I argue that these attempts at silencing are rooted in a colonial condition that, through language, underpins Western legal institutions and perpetuates the erasure of Palestinian narratives. By examining the intersections of language, law and colonialism, the lecture will highlight the urgent need to decolonize academic spaces and amplify marginalized voices in the pursuit of justice and liberation for Palestine — and, by extension, for other oppressed communities struggling for self-determination.
The Columbia Law Review article introduces the concept of Nakba as a legal concept to encapsulate the ongoing subjugation of Palestinians. The Nakba, meaning “catastrophe” in Arabic, refers to the forced displacement of Palestinians and the establishment of Israel. I argue that Zionism and Nakba are mutually constitutive, as Zionism was a European political ideology that sought to solve antisemitism through the colonization of Palestine. I call for the recognition of the Nakba and proposes a framework for undoing it through recognition, return, reparation, redistribution and reconstitution.
As I wrote in The Nation, language holds the key to decolonization: ”Some may claim that the invocation of genocide, especially in Gaza, is fraught. But, does one have to wait for a genocide to be successfully completed to name it?

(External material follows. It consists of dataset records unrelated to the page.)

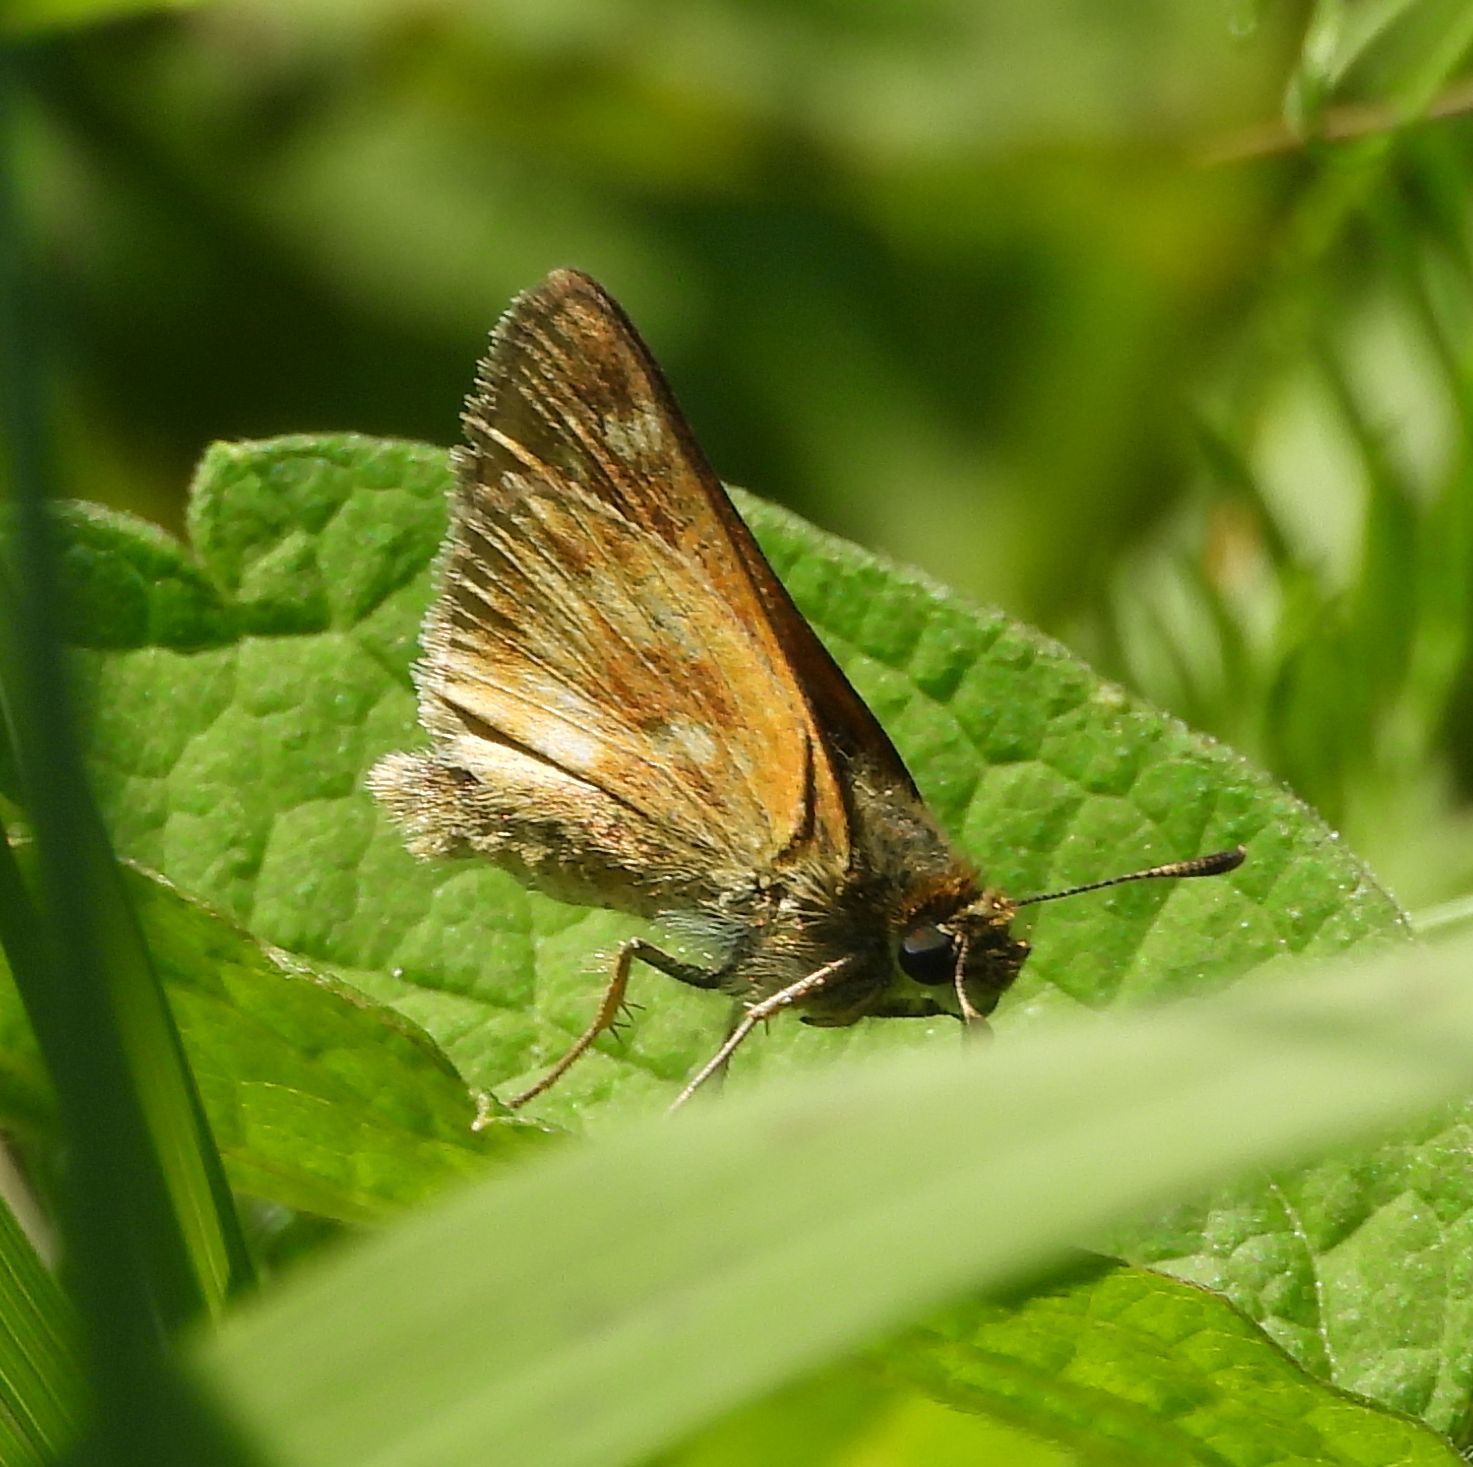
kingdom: Animalia
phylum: Arthropoda
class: Insecta
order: Lepidoptera
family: Hesperiidae
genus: Polites
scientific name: Polites mystic
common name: Long dash
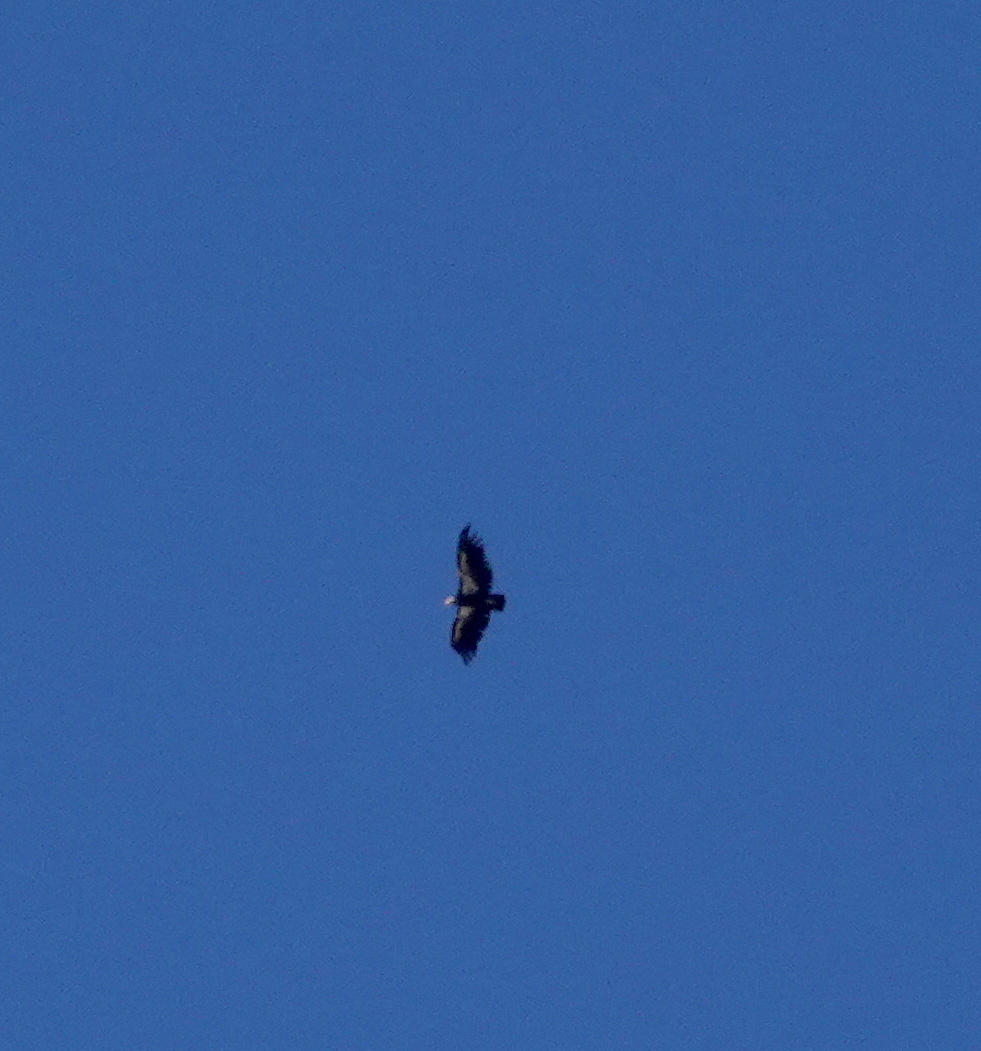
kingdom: Animalia
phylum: Chordata
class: Aves
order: Accipitriformes
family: Cathartidae
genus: Gymnogyps
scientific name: Gymnogyps californianus
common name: California condor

This logic contributes to the politics of denial. When it comes to Gaza, there is a sense of moral hypocrisy that undergirds Western epistemological approaches, one which mutes the ability to name the violence inflicted upon Palestinians. But naming injustice is crucial to claiming justice.” And the key question is posed at the end of that article: “Is genocide really the crime of all crimes if it is committed by Western allies against non-Western people? This is the most important question that Palestine continues to pose to the international legal order. Palestine brings to legal analysis an unmasking force: It unveils and reminds us of the ongoing colonial condition that underpins Western legal institutions. In Palestine, there are two categories: mournable civilians and savage. Palestine helps us rediscover that these categories remain along colonial lines in the 21st century: the first is reserved for Israelis, the latter for Palestinians. As Isaac Herzog, Israel’s supposedly liberal president asserts: “It’s an entire nation out there that is responsible. This rhetoric about civilians not aware, not involved, it’s absolutely not true.” […] Palestine is the most vivid manifestation of the colonial condition upheld in the 21st century.” And language and linguistics, like the law, are necessary for our collective liberation.